If John Wesley’s theological tradition is known for anything, it would be the idea of prevenient grace in salvation. In the Methodist framework, God the Holy Spirit is always the one who initiates the work of rescue and transformation in a person’s life. It is by grace alone. But instead of a coercive grace that forces faith on a small group previously selected by the all-controlling deity, this grace is decidedly resistible.

And it is truly and fully offered to all people.

Every single one.

Similarly, the Anabaptist tradition offers a vision of the church that undermines the human tendency to seek destructive power and control over others. The church is seen as a contrast community to the ways of violence and dominance in the world. Leaders are not in control; rather, they are submitted to other leaders and church members.
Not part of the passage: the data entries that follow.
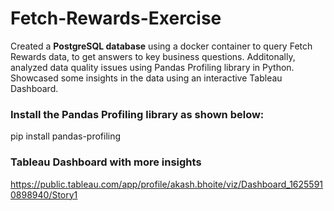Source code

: # Fetch-Rewards-Exercise

Created a **PostgreSQL database** using a docker container to query Fetch Rewards data, to get answers to key business questions.
Additonally, analyzed data quality issues using Pandas Profiling library in Python. Showcased some insights in the data using an interactive Tableau Dashboard. 

### Install the Pandas Profiling library as shown below:
pip install pandas-profiling

### Tableau Dashboard with more insights
https://public.tableau.com/app/profile/akash.bhoite/viz/Dashboard_16255910898940/Story1
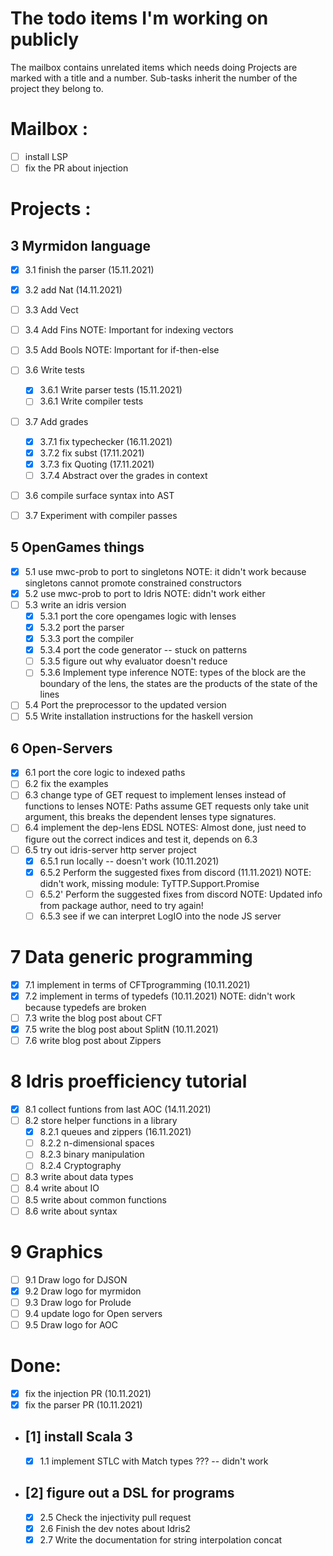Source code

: # The todo items I'm working on publicly

The mailbox contains unrelated items which needs doing
Projects are marked with a title and a number. Sub-tasks
inherit the number of the project they belong to.

# Mailbox :

- [ ] install LSP
- [ ] fix the PR about injection

# Projects :

## 3 Myrmidon language
  - [x] 3.1 finish the parser (15.11.2021)
  - [x] 3.2 add Nat (14.11.2021)
  - [ ] 3.3 Add Vect
  - [ ] 3.4 Add Fins
        NOTE: Important for indexing vectors
  - [ ] 3.5 Add Bools 
        NOTE: Important for if-then-else
  - [ ] 3.6 Write tests
    - [x] 3.6.1 Write parser tests (15.11.2021)
    - [ ] 3.6.1 Write compiler tests 
  - [ ] 3.7 Add grades 
    - [x] 3.7.1 fix typechecker (16.11.2021)
    - [x] 3.7.2 fix subst  (17.11.2021)
    - [x] 3.7.3 fix Quoting  (17.11.2021)
    - [ ] 3.7.4 Abstract over the grades in context
  - [ ] 3.6 compile surface syntax into AST
  - [ ] 3.7 Experiment with compiler passes


## 5 OpenGames things
  - [x] 5.1 use mwc-prob to port to singletons
      NOTE: it didn't work because singletons cannot promote constrained constructors
  - [x] 5.2 use mwc-prob to port to Idris
      NOTE: didn't work either
  - [ ] 5.3 write an idris version
      - [x] 5.3.1 port the core opengames logic with lenses
      - [x] 5.3.2 port the parser
      - [x] 5.3.3 port the compiler
      - [x] 5.3.4 port the code generator -- stuck on patterns
      - [ ] 5.3.5 figure out why evaluator doesn't reduce
      - [ ] 5.3.6 Implement type inference
        NOTE: types of the block are the boundary of the lens,
              the states are the products of the state of the lines
  - [ ]  5.4 Port the preprocessor to the updated version
  - [ ]  5.5 Write installation instructions for the haskell version

## 6 Open-Servers
  - [x] 6.1 port the core logic to indexed paths
  - [ ] 6.2 fix the examples
  - [ ] 6.3 change type of GET request to implement lenses instead of functions to lenses
        NOTE: Paths assume GET requests only take unit argument, this breaks the dependent
              lenses type signatures.
  - [ ] 6.4 implement the dep-lens EDSL
        NOTES: Almost done, just need to figure out the correct indices and test it, depends on 6.3
  - [ ] 6.5 try out idris-server http server project
      - [x] 6.5.1 run locally -- doesn't work (10.11.2021)
      - [x] 6.5.2 Perform the suggested fixes from discord (11.11.2021)
        NOTE: didn't work, missing module: TyTTP.Support.Promise
      - [ ] 6.5.2' Perform the suggested fixes from discord
        NOTE: Updated info from package author, need to try again!
      - [ ] 6.5.3 see if we can interpret LogIO into the node JS server

# 7 Data generic programming
  - [x] 7.1 implement in terms of CFTprogramming (10.11.2021)
  - [x] 7.2 implement in terms of typedefs (10.11.2021)
        NOTE: didn't work because typedefs are broken
  - [ ] 7.3 write the blog post about CFT
  - [x] 7.5 write the blog post about SplitN (10.11.2021)
  - [ ] 7.6 write blog post about Zippers

# 8 Idris proefficiency tutorial
  - [x] 8.1 collect funtions from last AOC (14.11.2021)
  - [ ] 8.2 store helper functions in a library
    - [x] 8.2.1 queues and zippers (16.11.2021)
    - [ ] 8.2.2 n-dimensional spaces
    - [ ] 8.2.3 binary manipulation
    - [ ] 8.2.4 Cryptography
  - [ ] 8.3 write about data types
  - [ ] 8.4 write about IO
  - [ ] 8.5 write about common functions
  - [ ] 8.6 write about syntax

# 9 Graphics
  - [ ] 9.1 Draw logo for DJSON
  - [x] 9.2 Draw logo for myrmidon
  - [ ] 9.3 Draw logo for Prolude
  - [ ] 9.4 update logo for Open servers
  - [ ] 9.5 Draw logo for AOC

# Done:
- [x] fix the injection PR (10.11.2021)
- [x] fix the parser PR (10.11.2021)
- ## [1] install Scala 3
  - [x] 1.1 implement STLC with Match types ??? -- didn't work
- ## [2] figure out a DSL for programs
  - [x] 2.5 Check the injectivity pull request
  - [x] 2.6 Finish the dev notes about Idris2
  - [x] 2.7 Write the documentation for string interpolation concat
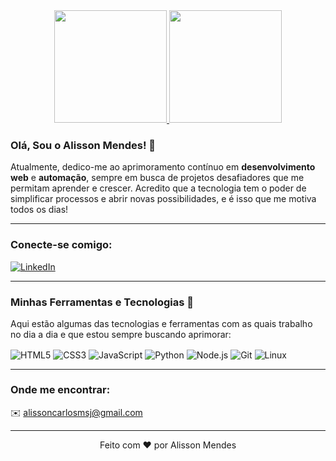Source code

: <div align="center">
  <a href="https://github.com/Alisson-Mendes">
  <img height="180em" src="https://github-readme-stats.vercel.app/api?username=Alisson-Mendes&show_icons=true&theme=dracula&include_all_commits=true&count_private=true"/>
  <img height="180em" src="https://github-readme-stats.vercel.app/api/top-langs/?username=Alisson-Mendes&layout=compact&theme=dracula"/>
  </a>
</div>

### Olá, Sou o Alisson Mendes! 👋

Atualmente, dedico-me ao aprimoramento contínuo em **desenvolvimento web** e **automação**, sempre em busca de projetos desafiadores que me permitam aprender e crescer. Acredito que a tecnologia tem o poder de simplificar processos e abrir novas possibilidades, e é isso que me motiva todos os dias!

---

### Conecte-se comigo:

[![LinkedIn](https://img.shields.io/badge/LinkedIn-0077B5?style=for-the-badge&logo=linkedin&logoColor=white)](https://www.linkedin.com/in/alisson-mendes-profile) 

---
### Minhas Ferramentas e Tecnologias 🚀

Aqui estão algumas das tecnologias e ferramentas com as quais trabalho no dia a dia e que estou sempre buscando aprimorar:

<div align="left">
  <img align="center" alt="HTML5" src="https://img.shields.io/badge/HTML5-E34F26?style=for-the-badge&logo=html5&logoColor=white">
  <img align="center" alt="CSS3" src="https://img.shields.io/badge/CSS3-1572B6?style=for-the-badge&logo=css3&logoColor=white">
  <img align="center" alt="JavaScript" src="https://img.shields.io/badge/JavaScript-323330?style=for-the-badge&logo=javascript&logoColor=F7DF1E">
  <img align="center" alt="Python" src="https://img.shields.io/badge/Python-3776AB?style=for-the-badge&logo=python&logoColor=white">
  <img align="center" alt="Node.js" src="https://img.shields.io/badge/Node.js-43853D?style=for-the-badge&logo=node.js&logoColor=white">
  <img align="center" alt="Git" src="https://img.shields.io/badge/Git-F05032?style=for-the-badge&logo=git&logoColor=white">
  <img align="center" alt="Linux" src="https://img.shields.io/badge/Linux-FCC624?style=for-the-badge&logo=linux&logoColor=black">
</div>

---

### Onde me encontrar:

✉️ alissoncarlosmsj@gmail.com

---

<div align="center">
  Feito com ❤️ por Alisson Mendes
</div>

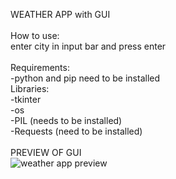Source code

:WEATHER APP with GUI
<br><br>How to use:
<br>enter city in input bar and press enter
<br>
<br>Requirements:
<br>-python and pip need to be installed
<br>Libraries:
<br>-tkinter
<br>-os
<br>-PIL (needs to be installed)
<br>-Requests (need to be installed)
<br><br>PREVIEW OF GUI
<br>![weather app preview](https://github.com/user-attachments/assets/1008372d-a8b2-4a69-bd02-0284dcb37e2c)

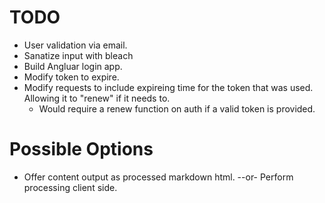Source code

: # TODO
* User validation via email.
* Sanatize input with bleach
* Build Angluar login app.
* Modify token to expire.
* Modify requests to include expireing time for the token that was used. Allowing it to "renew" if it needs to.
  * Would require a renew function on auth if a valid token is provided.


# Possible Options
* Offer content output as processed markdown html. --or- Perform processing client side.
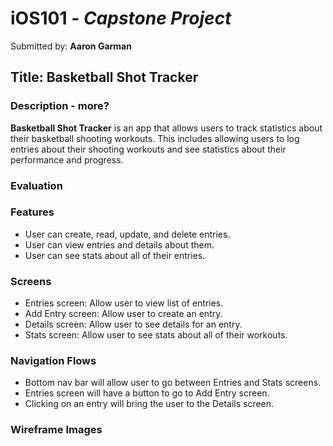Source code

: # iOS101 - *Capstone Project*

Submitted by: **Aaron Garman**

## Title: Basketball Shot Tracker

### Description - more?

**Basketball Shot Tracker** is an app that allows users to track statistics about their basketball shooting workouts. This includes allowing users to log entries about their shooting workouts and see statistics about their performance and progress.

### Evaluation

### Features
- User can create, read, update, and delete entries.
- User can view entries and details about them.
- User can see stats about all of their entries.

### Screens
- Entries screen: Allow user to view list of entries.
- Add Entry screen: Allow user to create an entry.
- Details screen: Allow user to see details for an entry.
- Stats screen: Allow user to see stats about all of their workouts.

### Navigation Flows
- Bottom nav bar will allow user to go between Entries and Stats screens.
- Entries screen will have a button to go to Add Entry screen.
- Clicking on an entry will bring the user to the Details screen.

### Wireframe Images

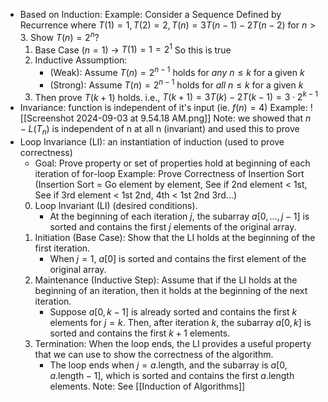 - Based on Induction:
	Example:  Consider a Sequence Defined by Recurrence where $T(1) = 1, T(2) = 2, T(n) = 3T(n-1)-2T(n-2)$ for $n > 3$. Show $T(n) = 2^n$?
	1. Base Case $(n = 1)$ -> $T(1) = 1 = 2^1$ So this is true
	2. Inductive Assumption:
		- (Weak): Assume $T(n) = 2^{n-1}$ holds for *any* $n \leq k$ for a given $k$
		- (Strong): Assume $T(n) = 2^{n-1}$ holds for *all* $n \leq k$ for a given $k$
	3. Then prove $T(k + 1)$ holds. i.e.,  $T(k + 1) = 3T(k)-2T(k-1) = 3 \cdot 2^{k-1}$
- Invariance: function is independent of it's input (ie. $f(n) = 4$)
	Example: ![[Screenshot 2024-09-03 at 9.54.18 AM.png]]
	Note:  we showed that $n - L(T_n)$ is independent of n at all n (invariant) and used this to prove
- Loop Invariance (LI): an instantiation of induction (used to prove correctness)
	- Goal: Prove property or set of properties hold at beginning of each iteration of for-loop
	Example: Prove Correctness of Insertion Sort (Insertion Sort = Go element by element, See if 2nd element < 1st, See if 3rd element < 1st 2nd, 4th < 1st 2nd 3rd...)
	0. Loop Invariant (LI) (desired conditions).
	   - At the beginning of each iteration $j$, the subarray $a[0, \dots, j-1]$ is sorted and contains the first $j$ elements of the original array.
	1. Initiation (Base Case): Show that the LI holds at the beginning of the first iteration.
	   - When $j = 1$, $a[0]$ is sorted and contains the first element of the original array.
	2. Maintenance (Inductive Step): Assume that if the LI holds at the beginning of an iteration, then it holds at the beginning of the next iteration.
	   - Suppose $a[0, k-1]$ is already sorted and contains the first $k$ elements for $j = k$. Then, after iteration $k$, the subarray $a[0, k]$ is sorted and contains the first $k+1$ elements.
	3. Termination: When the loop ends, the LI provides a useful property that we can use to show the correctness of the algorithm.
	   - The loop ends when $j = a.\text{length}$, and the subarray is $a[0, a.\text{length} - 1]$, which is sorted and contains the first $a.\text{length}$ elements.
	Note: See [[Induction of Algorithms]]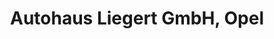 ---
title: "Autohaus Liegert GmbH, Opel"
url: /kaiserslautern/autohaus-liegert-gmbh-opel/
shop: Autohaus
---
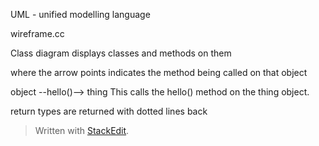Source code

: UML - unified modelling language

wireframe.cc

Class diagram displays classes and methods on them

where the arrow points indicates the method being called on that object

object --hello()--> thing
This calls the hello() method on the thing object.

return types are returned with dotted lines back


> Written with [StackEdit](https://stackedit.io/).
<!--stackedit_data:
eyJoaXN0b3J5IjpbMTM2MDI0NjI3OCwtMTM1MDcyODIwNCwtMT
QwNDQ1MTIzNF19
-->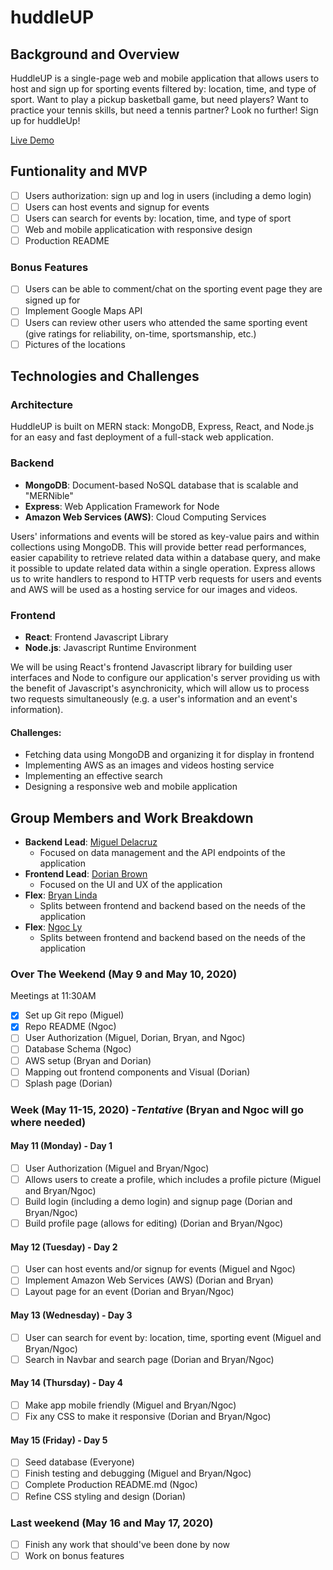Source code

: # huddleUP
## Background and Overview
HuddleUP is a single-page web and mobile application that allows users to host and sign up for sporting events 
filtered by: location, time, and type of sport. Want to play a pickup basketball game, but need players? Want to practice your tennis 
skills, but need a tennis partner? Look no further! Sign up for huddleUp! 

[Live Demo](https://huddleups.herokuapp.com/) 

## Funtionality and MVP
- [ ] Users authorization: sign up and log in users (including a demo login)
- [ ] Users can host events and signup for events 
- [ ] Users can search for events by: location, time, and type of sport
- [ ] Web and mobile applicatication with responsive design
- [ ] Production README

### Bonus Features 
- [ ] Users can be able to comment/chat on the sporting event page they are signed up for
- [ ] Implement Google Maps API
- [ ] Users can review other users who attended the same sporting event (give ratings for reliability, on-time, sportsmanship, etc.)
- [ ] Pictures of the locations

## Technologies and Challenges
### Architecture 
HuddleUP is built on MERN stack: MongoDB, Express, React, and Node.js for an easy and fast 
deployment of a full-stack web application.

### Backend
* **MongoDB**: Document-based NoSQL database that is scalable and "MERNible"
* **Express**: Web Application Framework for Node
* **Amazon Web Services (AWS)**: Cloud Computing Services

Users' informations and events will be stored as key-value pairs and within collections using MongoDB.
This will provide better read performances, easier capability to retrieve related data within a 
database query, and make it possible to update related data within a single operation.
Express allows us to write handlers to respond to HTTP verb requests for users and events and AWS 
will be used as a hosting service for our images and videos.

### Frontend
* **React**: Frontend Javascript Library
* **Node.js**: Javascript Runtime Environment 

We will be using React's frontend Javascript library for building user interfaces and Node to configure our application's server providing us with the benefit
of Javascript's asynchronicity, which will allow us to process two requests simultaneously (e.g.
a user's information and an event's information).

#### Challenges:
* Fetching data using MongoDB and organizing it for display in frontend
* Implementing AWS as an images and videos hosting service
* Implementing an effective search
* Designing a responsive web and mobile application

## Group Members and Work Breakdown
* **Backend Lead**: [Miguel Delacruz](https://github.com/jmiggs)
  * Focused on data management and the API endpoints of the application
* **Frontend Lead**: [Dorian Brown](https://github.com/DBsaiyan1321)
  * Focused on the UI and UX of the application
* **Flex**: [Bryan Linda](https://github.com/blindaa121)
  * Splits between frontend and backend based on the needs of the application
* **Flex**: [Ngoc Ly](https://github.com/ngocthily)
  * Splits between frontend and backend based on the needs of the application

### Over The Weekend (May 9 and May 10, 2020)
Meetings at 11:30AM
- [X] Set up Git repo (Miguel)
- [X] Repo README (Ngoc)
- [ ] User Authorization (Miguel, Dorian, Bryan, and Ngoc)
- [ ] Database Schema (Ngoc)
- [ ] AWS setup (Bryan and Dorian)
- [ ] Mapping out frontend components and Visual (Dorian)
- [ ] Splash page (Dorian)

### Week (May 11-15, 2020) -*Tentative* (Bryan and Ngoc will go where needed)
#### May 11 (Monday) - Day 1
- [ ] User Authorization (Miguel and Bryan/Ngoc)
- [ ] Allows users to create a profile, which includes a profile picture (Miguel and Bryan/Ngoc)
- [ ] Build login (including a demo login) and signup page (Dorian and Bryan/Ngoc)
- [ ] Build profile page (allows for editing) (Dorian and Bryan/Ngoc)

#### May 12 (Tuesday) - Day 2
- [ ] User can host events and/or signup for events (Miguel and Ngoc)
- [ ] Implement Amazon Web Services (AWS) (Dorian and Bryan)
- [ ] Layout page for an event (Dorian and Bryan/Ngoc)

#### May 13 (Wednesday) - Day 3
- [ ] User can search for event by: location, time, sporting event (Miguel and Bryan/Ngoc)
- [ ] Search in Navbar and search page (Dorian and Bryan/Ngoc)

#### May 14 (Thursday) - Day 4
- [ ] Make app mobile friendly (Miguel and Bryan/Ngoc)
- [ ] Fix any CSS to make it responsive (Dorian and Bryan/Ngoc)

#### May 15 (Friday) - Day 5
- [ ] Seed database (Everyone)
- [ ] Finish testing and debugging (Miguel and Bryan/Ngoc)
- [ ] Complete Production README.md (Ngoc)
- [ ] Refine CSS styling and design (Dorian)

### Last weekend (May 16 and May 17, 2020)
- [ ] Finish any work that should've been done by now
- [ ] Work on bonus features
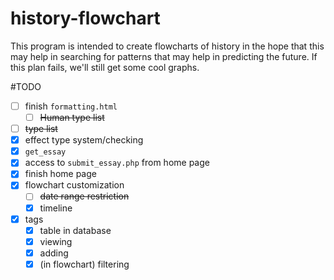 history-flowchart
=================
This program is intended to create flowcharts of history in the hope that this may help in searching for patterns that may help in predicting the future. If this plan fails, we'll still get some cool graphs.

#TODO
- [ ] finish `formatting.html`
  - [ ] ~~Human type list~~
- [ ] ~~type list~~
- [x] effect type system/checking
- [x] `get_essay`
- [x] access to `submit_essay.php` from home page
- [x] finish home page
- [x] flowchart customization
  - [ ] ~~date range restriction~~
  - [x] timeline
- [x] tags
  - [x] table in database
  - [x] viewing
  - [x] adding
  - [x] (in flowchart) filtering
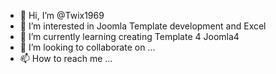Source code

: - 👋 Hi, I’m @Twix1969
- 👀 I’m interested in Joomla Template development and Excel
- 🌱 I’m currently learning creating Template 4 Joomla4
- 💞️ I’m looking to collaborate on ...
- 📫 How to reach me ...

<!---
Twix1969/Twix1969 is a ✨ special ✨ repository because its `README.md` (this file) appears on your GitHub profile.
You can click the Preview link to take a look at your changes.
--->
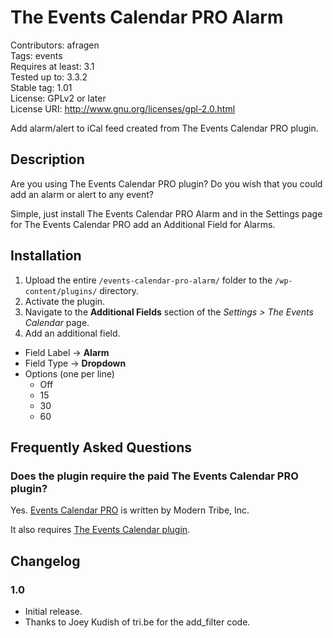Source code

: # The Events Calendar PRO Alarm 
Contributors: afragen  
Tags: events  
Requires at least: 3.1  
Tested up to: 3.3.2  
Stable tag: 1.01  
License: GPLv2 or later  
License URI: http://www.gnu.org/licenses/gpl-2.0.html

Add alarm/alert to iCal feed created from The Events Calendar PRO plugin.

## Description

Are you using The Events Calendar PRO plugin? Do you wish that you could add an alarm or alert to any event?

Simple, just install The Events Calendar PRO Alarm and in the Settings page for The Events Calendar PRO add an Additional Field for Alarms.

## Installation

1. Upload the entire `/events-calendar-pro-alarm/` folder to the `/wp-content/plugins/` directory.
1. Activate the plugin.
1. Navigate to the **Additional Fields** section of the *Settings > The Events Calendar* page.
1. Add an additional field.
  * Field Label -> **Alarm**
  * Field Type -> **Dropdown**
  * Options (one per line)
    * Off
    * 15
    * 30
    * 60


## Frequently Asked Questions

### Does the plugin require the paid The Events Calendar PRO plugin? 

Yes. [Events Calendar PRO](http://tri.be/wordpress-events-calendar-pro/) is written by Modern Tribe, Inc.

It also requires [The Events Calendar plugin](http://wordpress.org/extend/plugins/the-events-calendar/).

## Changelog 

### 1.0
* Initial release.
* Thanks to Joey Kudish of tri.be for the add_filter code.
Community discernment takes the place of top-down dictates. Empowerment of those marginalized and oppressed takes the place of middle-class white men running the show and browbeating their inferiors.

Really, it’s a vision for a beautifully human, and humane, church.

And together, the Wesleyan and Anabaptist perspectives restored my faith.

The dramatic baritone of the senior pastor was intimidating and convincing, even when pushing arcane and brutal theologies like reprobation and supralapsarianism.

But it simply cannot compete with the goodness and grace of a God who loves all in Christ, and desires humility and equality in his church. 

And for that reason, after years floundering in neo-Calvinist Christianity, I am decidedly breaking Wesleyanabaptist.